Может, врач тоже? Не посуду же он сюда мыть приехал, на шестом десятке. С женой. Если это жена. Или в университете преподаёт? Язык свой, допустим. Медицину, опять же. Химию, анатомию. Тут у них большой факультет медицинский. Или дети привезли? Дочь вышла за шведа, приволокла с собой пол-Таиланда. Надо бы своих тоже эвакуировать наконец. Пусть на старости лет поживут в нормальных условиях. Отец-то хоть завтра, это мать ерепенится. «Культурную среду» ей, понимаете ли. Не хватать ей будет «своей культурной среды». Получается, что нет — этот из Азии по-шведски бы не говорил, если б дочь привезла. Сидел бы с женой, культурную среду бы смотрел по спутнику с утра до ночи. Таиландскую. И дочь бы им качала из интернета. Все новинки таиландского кинематографа. Качают же некоторые, не будем называть имён, любое фуфло российского производства. Ещё эти некоторые качают американские сериалы с русским закадровым. Качают гигабай-тами, терабай-тами, под непрерывный говнорок изо всех колонок. Ни шведский не выучить по-человечески, ни английский. Даже Катька издевается. «Папа, отключи бубнистов». «Папа, выучи уже английский, я не могу с бубнистами смотреть». Где она слово это взяла? Где-где. Мама ей выдумала. Шведки хреновы. «Папа, лучше пускай всегда мама ходит на фёрэльдрармётэна, ты всё равно там сидишь и молчишь». Ну да, ага. Если он не будет на тусовки родительские в школу ходить, куда он вообще будет ходить? Кроме поликлиники и кроме в «Ику» за жрачкой? Сама же вечно: «Папа, зачем ты поехал в Швецию? Всё равно дома сидишь и с людьми не разговариваешь».
Миша заёрзал в кресле. И вот что теперь? Что, врать ей, пока не вырастет? Или сразу правду? «Доча, в Швецию мы поехали, потому что у меня бумажка лежала в кармане». Так и сказать, да?

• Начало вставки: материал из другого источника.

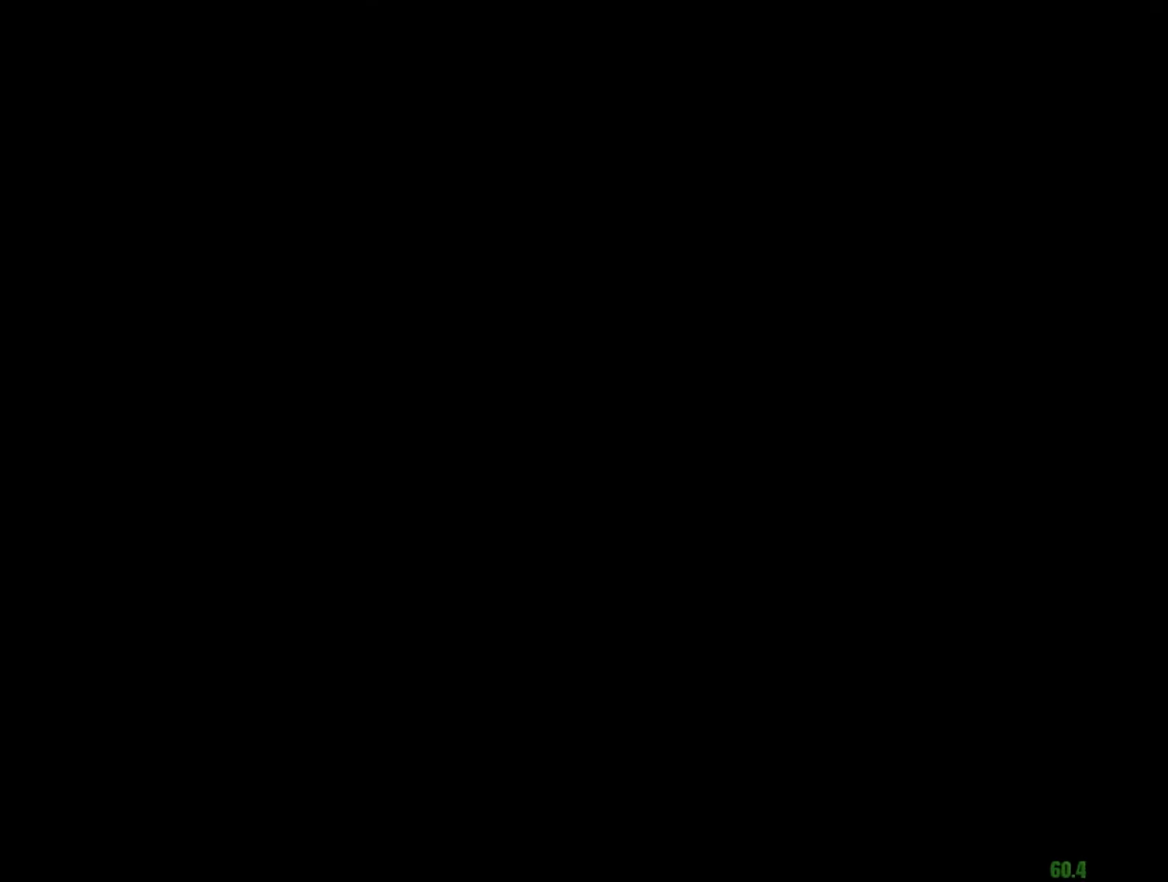
{"keys": [], "mouse": ["right"], "events": []}
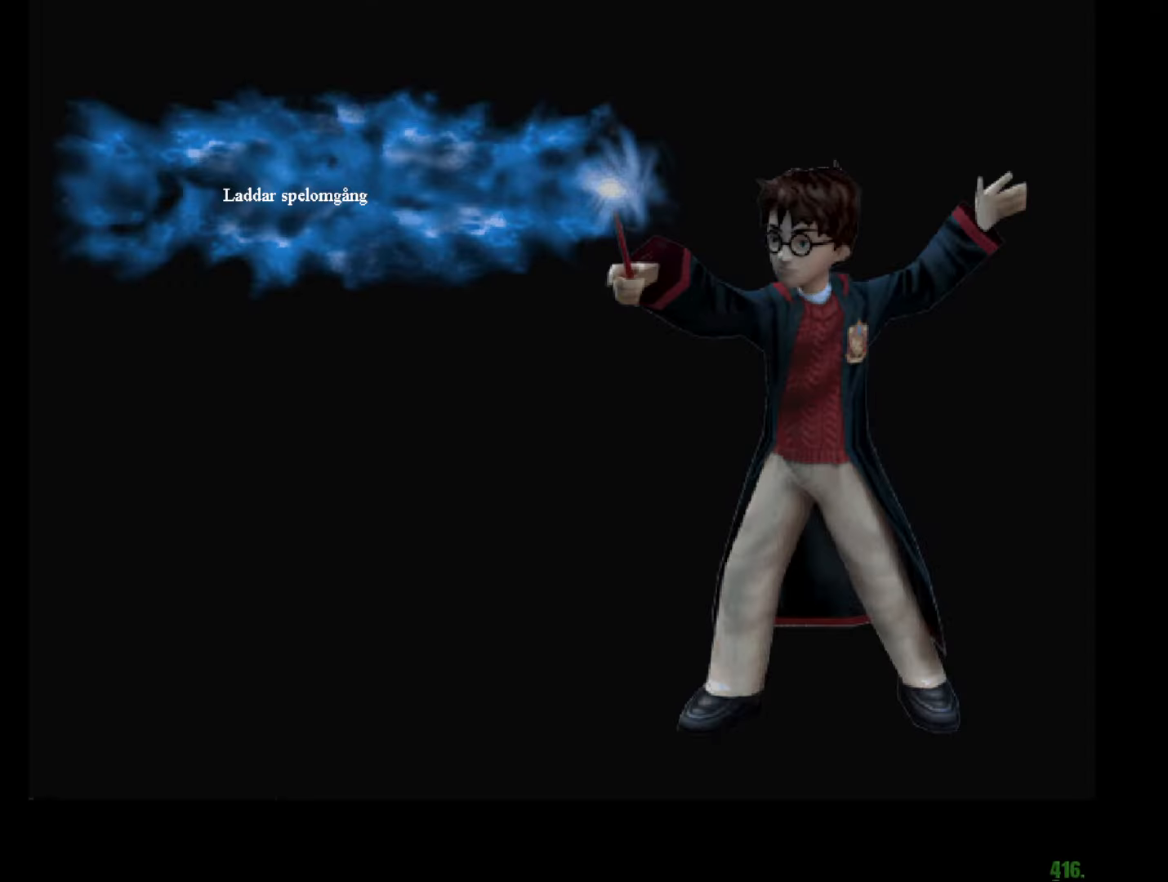
{"keys": ["a", "e", "s", "w"], "mouse": ["right"], "events": [[66, "a", "down"], [66, "e", "down"], [66, "s", "down"], [66, "w", "down"]]}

Рекламная листовка, сложенная вчетверо. Провалялась в куртке до конца октября. Там было два внутренних кармана, в той зимней куртке. В левый он что-нибудь совал время от времени, а про правый даже не вспоминал обычно. Запасная пуговица там лежала, с кусочком ткани, в целлофановом пакетике. Почему листок на Радищева осел именно в правом кармане — этот вопрос мучил его несколько дней. Он быстро вспомнил, какие слова хотел написать на листке, вспомнил, как выглядела ручка, которой он собирался их написать, вспомнил, что бросил ручку куда-то. Не мог только вспомнить, как убирал листок в карман. Почему левой рукой. И главное, зачем он его туда убрал. Прочитал, что на нём написано? Счёл это важным? Ага. А потом важное напрочь вылетело из головы на все восемь месяцев. И летало бы себе дальше неизвестно где, если б жена не взялась ему куртку чистить по случаю первого снега. Вышла из ванной с листовкой в руке и с ухмылкой своей на лице:
— Ого. Мы ещё и финский собрались учить. Он бутерброд на кухне делал.
— Чего?
— «Языки Скандинавии с опытными преподавателями и носителями», — жена протянула ему развёрнутую листовку.
Он взял её. Узнал сразу же. В старых часах на холодильнике затикали секунды, потому что была его реплика, но реплика не приходила. Жена. Листочек с Радищева. Он не понимал, как такое возможно. Жена дала ему предмет с Радищева. Этого не могло быть, потому что этого не могло быть никогда.